Where the using the function still requires the buffer offset when calling the function but the method implementation is much cleaner.

This becomes even more useful if you consider cases where an individual member may contain multiple bits of information. For instance, it is common to have a data member of a struct represent a set of flags. The typical implementation involves a set of macros to test or set values in a bit mask.

For example:

#define FOO_FLAG    (1<<0)
#define BAR_FLAG    (1<<1)
#define BAZ_FLAG    (1<<2)

#define ISSETFOO(v) ((v).mask & (FOO_FLAG))
#define SETFOO(v)   ((v).mask |= (FOO_FLAG))
#define UNSETFOO(v) ((v).mask &= ~(FOO_FLAG))

/* similarly for BAR_FLAG and BAZ_FLAG */

struct data {
    unsigned short mask;
    unsigned char stuff[200];
};

int main () {
    struct data data;
    SETFOO(data);
    if (ISSETFOO(data)) {
        printf ("FOO_FLAG is set\n");
    } else {
        printf ("Foo_FLAG is not set\n");
    }
    /* ... */

With well designed macro names this approach does not imply altogether clumsy code but the macro design is still cumbersome.

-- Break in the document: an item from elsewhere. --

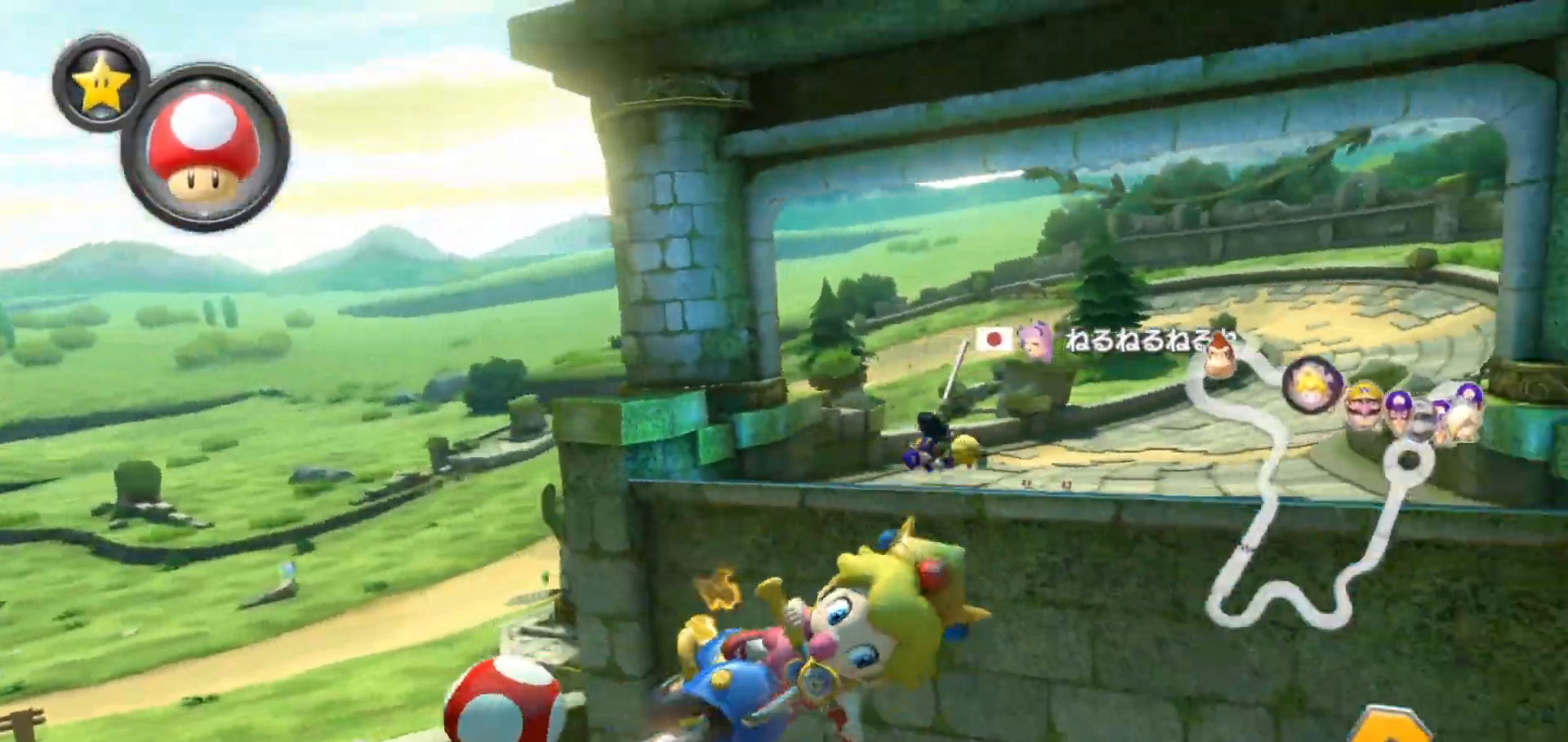
Gameplay with a controller (Nintendo layout); each line is a JSON object with the inputs held at the frame after it. "events" lists button and stick changes between this image and that frame as [ms after this image, input, new state], when the widget could be followed in between. Not read: DPAD_DOWN DPAD_LEFT DPAD_RIGHT HOME L2 L3 R2 R3 right_stick.
{"buttons": ["A"], "left_stick": "down", "events": [[333, "X", "up"], [367, "left_stick", "down"]]}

I think that a more elegant approach can be achieved through the use of structs.

struct flags {
    unsigned char foo:1;
    unsigned char bar:1;
    unsigned char baz:1;
};

struct data {
    struct flags mask;
    unsigned char stuff[200];
};

int main () {
    struct data data;
    data.mask.foo = 1;
    if (data.mask.foo) {
        printf ("FOO_FLAG is set\n");
    } else {
        printf ("Foo_FLAG is not set\n");
    }
    /* ... */

This can even be done without having to change implementation code. Leaving the macro interface while changing the bodies to represent the new implementation allows users of the macro interface to continue uninterrupted.

The struct is no panacea. However, I find that in these types of scenarios the struct provides for much cleaner and manageable code - something I favor whenever I can.